Примерно через полгода меня поставили на место уволившегося почтальона. Попытался отказаться – письма еще куда не шло, а посылки

– влипнешь в историю. Но мне приказали.

Бывший почтальон Леня теперь стал завклубом, вместо уволившегося прапорщика. Как не встретишь Леню – все рыжий, да рыжий. Полгода ходил рыжим. И, вдруг заходит в казарму с черной головой и бровями.

Только веснушки по-прежнему рыжие. О весенних рассветах тот парнишка мечтал, мало видел он света, добрых слов не слыхал.

Леня сдал мне дела: десяток посылок и несколько писем. Одна посылка с дырками от крыс. – Да съешь ты ее, – говорит Леня. Их рота уехала в неизвестном направлении. И я подумал, может действительно съесть, все равно же пропадет. Слава богу, я не сделал этой глупости. В голову не пришло, что ее нужно просто отправить по обратному адресу. Кажется мне подсказали это на почте на 16-й площадке, куда я ездил за своими письмами и посылками. В присутствии двух офицеров посылку вскрыли и сделали опись. Крысы слопали всю домашнюю выпечку. Интересно, что фабричное печенье не тронули, хотя оно было ближе. Ящик достали новый, я заплатил по квитанции рубля два с мелочью за ущерб и отправил посылку назад.

Теперь у меня появились небольшая комната без окон, где я могу читать. Почтальонская работа начинается часов с пяти вечера до ужина. Ежедневно (не считая дней нарядов) разными способами добираюсь на почту, на 16-ю площадку в пяти километрах от нашей.

Почти всегда удается доехать на машине с крытым кузовом. На 16-ю в конце дня едут офицеры дивизиона. Оттуда их везет домой мотовоз.

Когда нет транспорта, иду пешком. Вообще-то, если нет машины, могу остаться в дивизионе, но меня самого тянет на почту. Если еду на машине, забираю все: и посылки и письма и периодику. Если пришел ногами, посылки оставляю, беру письма и журналы, газеты. Посылок бывает не много, туча надвигается перед праздниками 23 февраля, 7 ноября и новым годом.

Как только появляюсь в дивизионе, со всех групп к машине бегут по одному, по два красноармейца. Они помогают мне перетаскивать посылки и таким образом узнают имена счастливчиков, которые не заставляют себя долго ждать. Начинаю заниматься раскладкой писем и периодики по ячейкам групп, а в это время прибегают за посылками и письмами. Всех солдат в дивизионе я знаю поименно и в лицо. С каждым новым призывом приходится знакомиться с новобранцами. Письма и прессу отдаю сразу.
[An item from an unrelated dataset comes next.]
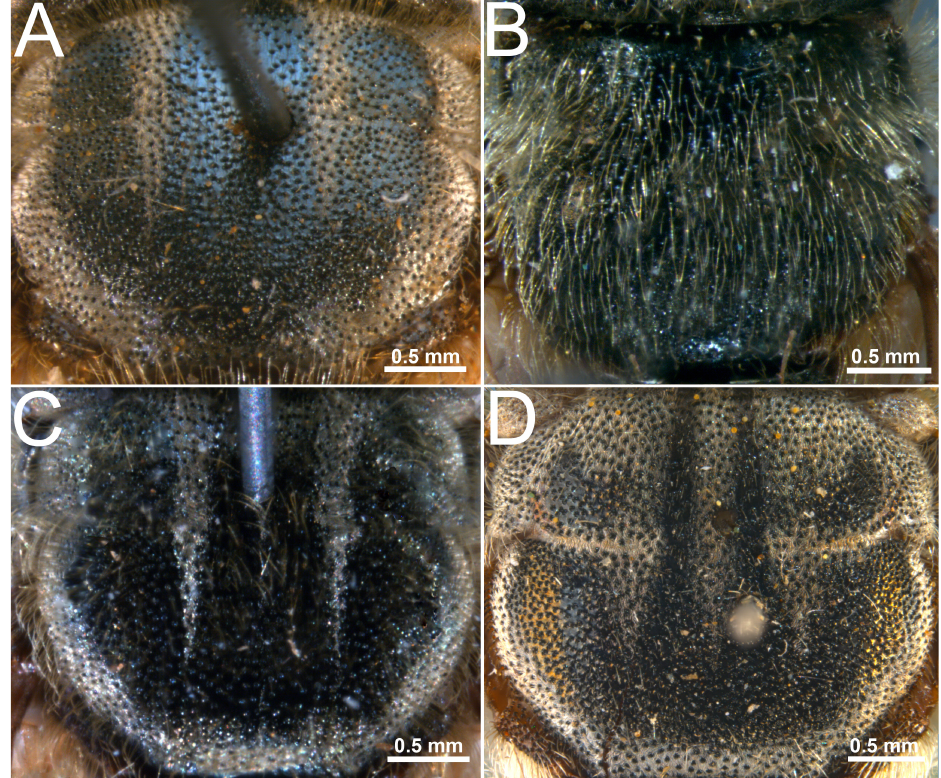
Fig. 4. Megatrigon spp., mesoscutum, dorsal view. A . Megatrigon magnicornis sp. nov. (♂). B . M. natalensis sp. nov. (♂). C . M. apiformis sp. nov. (♂). D . M. nivalis (Hull, 1964) comb. nov.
Посылки разрешается выдавать в присутствии офицера (обычно это дежурный), с росписью его и получателя в журнале. Офицер смотрит, нет ли в посылке запрещенных вещей: фотопленки, проявителей и другой фотохимии, спиртного.

Многие солдаты увольняются с фотоальбомом. Но фотографировать-то в дивизионе запрещено. Интересный случай. Пришла посылка среднеазиатскому красноармейцу. Фанерный ящик упакован в материю.